Selected excerpt:

Using arbitrary dates as impulsive punctuation marks allows us to make the past neatly and falsely intelligible. They are the stuff of bad history courses that squeeze the past into manageable curriculum units fit only for the pedagogy of the short-answer quiz and the multiple-choice test. They may be necessary to alleviate the weaknesses of our various minds, but they distort more than they illuminate. Such calendar-based devices are expedients only. Like convenient book-ends, they are admittedly for books; however, their placement is not due to the coherence of small libraries, but to the length of the built-in shelves. Soon, I suppose, digitized communication will render even that little metaphor obsolete, but it will do so at the cost of any sense of chronology. Stashed in data banks, history may presently become contextless, recombinant fantasy and the endlessly negotiable substance of propaganda.

James Patterson’s volume disfigures, deforms, misrepresents and misleads. After all, 1965 was not only the year of Sloan/McGuire’s cri de coeur, but also of Annette Funicello and Frankie Avalon’s “How to Stuff a Wild Bikini” and, ironically, the year in which Frank Sinatra recorded the Grammy-winning “It Was a Very Good Year.”

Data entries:

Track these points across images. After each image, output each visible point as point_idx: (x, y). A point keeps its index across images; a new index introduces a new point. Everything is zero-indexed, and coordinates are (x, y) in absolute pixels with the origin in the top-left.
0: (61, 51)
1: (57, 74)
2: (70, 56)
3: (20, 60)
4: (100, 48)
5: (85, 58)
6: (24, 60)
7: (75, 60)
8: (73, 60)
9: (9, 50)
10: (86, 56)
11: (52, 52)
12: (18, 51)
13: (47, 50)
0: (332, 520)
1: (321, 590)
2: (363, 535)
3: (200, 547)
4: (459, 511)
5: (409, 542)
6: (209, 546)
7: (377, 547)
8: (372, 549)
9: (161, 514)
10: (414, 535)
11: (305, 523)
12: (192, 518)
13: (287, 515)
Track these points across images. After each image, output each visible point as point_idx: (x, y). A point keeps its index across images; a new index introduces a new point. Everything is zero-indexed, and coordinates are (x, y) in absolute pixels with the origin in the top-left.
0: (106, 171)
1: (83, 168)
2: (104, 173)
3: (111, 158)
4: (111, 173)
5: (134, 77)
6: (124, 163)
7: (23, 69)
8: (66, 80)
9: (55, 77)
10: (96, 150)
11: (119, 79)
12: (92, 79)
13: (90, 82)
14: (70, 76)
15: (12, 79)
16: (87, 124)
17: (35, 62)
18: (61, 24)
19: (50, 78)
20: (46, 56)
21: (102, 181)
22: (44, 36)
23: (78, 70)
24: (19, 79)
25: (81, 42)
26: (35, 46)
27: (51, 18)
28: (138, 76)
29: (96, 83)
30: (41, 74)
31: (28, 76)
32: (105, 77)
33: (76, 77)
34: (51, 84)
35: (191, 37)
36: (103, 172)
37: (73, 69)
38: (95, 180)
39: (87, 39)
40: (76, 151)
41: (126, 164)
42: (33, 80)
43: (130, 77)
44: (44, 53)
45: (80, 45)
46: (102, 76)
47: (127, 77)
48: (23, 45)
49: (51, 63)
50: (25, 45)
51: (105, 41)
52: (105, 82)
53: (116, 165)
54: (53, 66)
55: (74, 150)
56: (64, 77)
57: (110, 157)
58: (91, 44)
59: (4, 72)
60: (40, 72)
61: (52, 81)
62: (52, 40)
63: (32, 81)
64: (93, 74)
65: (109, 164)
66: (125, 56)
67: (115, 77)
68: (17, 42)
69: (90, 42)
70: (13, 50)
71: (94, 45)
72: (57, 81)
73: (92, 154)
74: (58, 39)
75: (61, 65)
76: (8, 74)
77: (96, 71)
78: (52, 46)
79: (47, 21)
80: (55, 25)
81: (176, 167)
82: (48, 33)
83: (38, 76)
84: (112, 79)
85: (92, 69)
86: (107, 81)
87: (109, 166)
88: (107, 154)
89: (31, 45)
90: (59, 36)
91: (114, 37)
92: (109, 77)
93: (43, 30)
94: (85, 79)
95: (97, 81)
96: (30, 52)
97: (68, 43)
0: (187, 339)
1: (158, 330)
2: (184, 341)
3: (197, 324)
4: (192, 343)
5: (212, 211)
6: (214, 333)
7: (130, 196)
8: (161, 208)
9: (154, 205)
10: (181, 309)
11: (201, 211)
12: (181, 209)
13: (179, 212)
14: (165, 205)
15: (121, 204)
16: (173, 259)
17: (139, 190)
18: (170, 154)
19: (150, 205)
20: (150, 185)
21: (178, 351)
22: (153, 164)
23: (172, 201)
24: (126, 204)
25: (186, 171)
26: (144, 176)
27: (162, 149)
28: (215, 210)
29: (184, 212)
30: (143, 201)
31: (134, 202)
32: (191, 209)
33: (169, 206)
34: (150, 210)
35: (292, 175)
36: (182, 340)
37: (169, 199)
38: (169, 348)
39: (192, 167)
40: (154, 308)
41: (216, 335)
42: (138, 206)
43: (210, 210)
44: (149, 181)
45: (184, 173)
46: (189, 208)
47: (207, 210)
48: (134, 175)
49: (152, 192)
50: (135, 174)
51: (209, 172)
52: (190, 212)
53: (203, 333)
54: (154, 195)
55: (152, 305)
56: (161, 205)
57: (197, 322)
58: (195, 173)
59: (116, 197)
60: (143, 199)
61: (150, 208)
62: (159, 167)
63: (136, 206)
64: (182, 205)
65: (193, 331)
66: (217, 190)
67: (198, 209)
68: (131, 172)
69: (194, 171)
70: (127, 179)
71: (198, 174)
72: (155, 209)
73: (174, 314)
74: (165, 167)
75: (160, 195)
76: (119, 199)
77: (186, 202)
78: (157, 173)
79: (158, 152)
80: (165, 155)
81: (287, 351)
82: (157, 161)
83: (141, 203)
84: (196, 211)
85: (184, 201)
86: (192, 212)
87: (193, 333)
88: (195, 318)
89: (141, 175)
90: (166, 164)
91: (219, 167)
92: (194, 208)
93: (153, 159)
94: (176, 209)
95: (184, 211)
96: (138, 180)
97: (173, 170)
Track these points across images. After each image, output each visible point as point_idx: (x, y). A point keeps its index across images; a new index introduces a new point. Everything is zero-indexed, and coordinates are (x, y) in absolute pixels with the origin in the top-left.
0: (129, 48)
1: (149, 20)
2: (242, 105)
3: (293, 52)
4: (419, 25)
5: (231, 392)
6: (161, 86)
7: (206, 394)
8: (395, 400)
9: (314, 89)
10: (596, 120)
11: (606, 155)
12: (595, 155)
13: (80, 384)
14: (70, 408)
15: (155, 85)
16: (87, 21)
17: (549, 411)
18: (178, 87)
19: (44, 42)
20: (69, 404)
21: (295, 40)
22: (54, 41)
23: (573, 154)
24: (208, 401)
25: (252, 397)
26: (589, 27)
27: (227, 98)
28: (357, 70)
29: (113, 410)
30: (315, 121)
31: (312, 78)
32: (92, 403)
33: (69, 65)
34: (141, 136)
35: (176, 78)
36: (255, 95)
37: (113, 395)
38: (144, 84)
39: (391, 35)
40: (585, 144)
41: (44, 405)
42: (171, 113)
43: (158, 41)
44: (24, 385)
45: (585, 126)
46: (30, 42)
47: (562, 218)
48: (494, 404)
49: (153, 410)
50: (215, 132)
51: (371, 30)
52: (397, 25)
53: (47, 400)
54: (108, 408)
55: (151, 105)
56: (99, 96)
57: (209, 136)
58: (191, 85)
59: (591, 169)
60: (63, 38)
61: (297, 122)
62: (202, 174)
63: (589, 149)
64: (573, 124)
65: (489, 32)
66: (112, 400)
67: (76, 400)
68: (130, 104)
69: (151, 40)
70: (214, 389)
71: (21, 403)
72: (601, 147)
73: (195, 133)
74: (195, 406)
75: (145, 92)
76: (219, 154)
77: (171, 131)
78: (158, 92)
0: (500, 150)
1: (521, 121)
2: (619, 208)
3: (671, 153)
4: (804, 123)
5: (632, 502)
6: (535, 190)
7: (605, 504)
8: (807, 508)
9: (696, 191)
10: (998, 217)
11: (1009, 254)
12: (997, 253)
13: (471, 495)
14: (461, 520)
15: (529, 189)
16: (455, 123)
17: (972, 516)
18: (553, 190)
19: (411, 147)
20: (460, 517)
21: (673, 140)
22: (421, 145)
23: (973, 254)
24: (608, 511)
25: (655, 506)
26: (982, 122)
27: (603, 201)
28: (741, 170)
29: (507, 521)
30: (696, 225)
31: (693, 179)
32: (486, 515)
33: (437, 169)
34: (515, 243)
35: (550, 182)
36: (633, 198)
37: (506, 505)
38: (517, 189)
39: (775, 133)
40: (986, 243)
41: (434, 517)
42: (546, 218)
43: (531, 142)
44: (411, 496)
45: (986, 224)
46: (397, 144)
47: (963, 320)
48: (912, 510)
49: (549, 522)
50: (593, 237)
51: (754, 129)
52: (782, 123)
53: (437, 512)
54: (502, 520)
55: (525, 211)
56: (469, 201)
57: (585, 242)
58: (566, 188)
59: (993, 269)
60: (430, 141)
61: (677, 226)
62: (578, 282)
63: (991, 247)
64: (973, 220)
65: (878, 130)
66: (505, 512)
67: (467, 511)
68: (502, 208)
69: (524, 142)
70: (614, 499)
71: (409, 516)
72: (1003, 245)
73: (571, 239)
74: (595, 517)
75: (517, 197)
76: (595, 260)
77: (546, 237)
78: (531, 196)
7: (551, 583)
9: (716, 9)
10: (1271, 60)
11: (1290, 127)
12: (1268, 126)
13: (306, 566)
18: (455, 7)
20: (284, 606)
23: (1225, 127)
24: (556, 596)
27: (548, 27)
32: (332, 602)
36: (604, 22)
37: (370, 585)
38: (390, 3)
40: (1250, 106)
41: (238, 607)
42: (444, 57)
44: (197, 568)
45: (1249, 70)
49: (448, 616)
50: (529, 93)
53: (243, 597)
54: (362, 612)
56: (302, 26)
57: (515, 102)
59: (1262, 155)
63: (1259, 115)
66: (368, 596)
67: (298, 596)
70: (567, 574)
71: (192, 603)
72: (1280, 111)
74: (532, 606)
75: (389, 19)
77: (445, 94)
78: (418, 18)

Using the information:
a. Print the excerpt on dates and history word for word, in full.
b. Please output the entries verbatim, from their first line through the line that contains "13: (287, 515)", including both of those lines and nothing else.

Your written answers:
a.
Using arbitrary dates as impulsive punctuation marks allows us to make the past neatly and falsely intelligible. They are the stuff of bad history courses that squeeze the past into manageable curriculum units fit only for the pedagogy of the short-answer quiz and the multiple-choice test. They may be necessary to alleviate the weaknesses of our various minds, but they distort more than they illuminate. Such calendar-based devices are expedients only. Like convenient book-ends, they are admittedly for books; however, their placement is not due to the coherence of small libraries, but to the length of the built-in shelves. Soon, I suppose, digitized communication will render even that little metaphor obsolete, but it will do so at the cost of any sense of chronology. Stashed in data banks, history may presently become contextless, recombinant fantasy and the endlessly negotiable substance of propaganda.

James Patterson’s volume disfigures, deforms, misrepresents and misleads. After all, 1965 was not only the year of Sloan/McGuire’s cri de coeur, but also of Annette Funicello and Frankie Avalon’s “How to Stuff a Wild Bikini” and, ironically, the year in which Frank Sinatra recorded the Grammy-winning “It Was a Very Good Year.”

b.
Track these points across images. After each image, output each visible point as point_idx: (x, y). A point keeps its index across images; a new index introduces a new point. Everything is zero-indexed, and coordinates are (x, y) in absolute pixels with the origin in the top-left.
0: (61, 51)
1: (57, 74)
2: (70, 56)
3: (20, 60)
4: (100, 48)
5: (85, 58)
6: (24, 60)
7: (75, 60)
8: (73, 60)
9: (9, 50)
10: (86, 56)
11: (52, 52)
12: (18, 51)
13: (47, 50)
0: (332, 520)
1: (321, 590)
2: (363, 535)
3: (200, 547)
4: (459, 511)
5: (409, 542)
6: (209, 546)
7: (377, 547)
8: (372, 549)
9: (161, 514)
10: (414, 535)
11: (305, 523)
12: (192, 518)
13: (287, 515)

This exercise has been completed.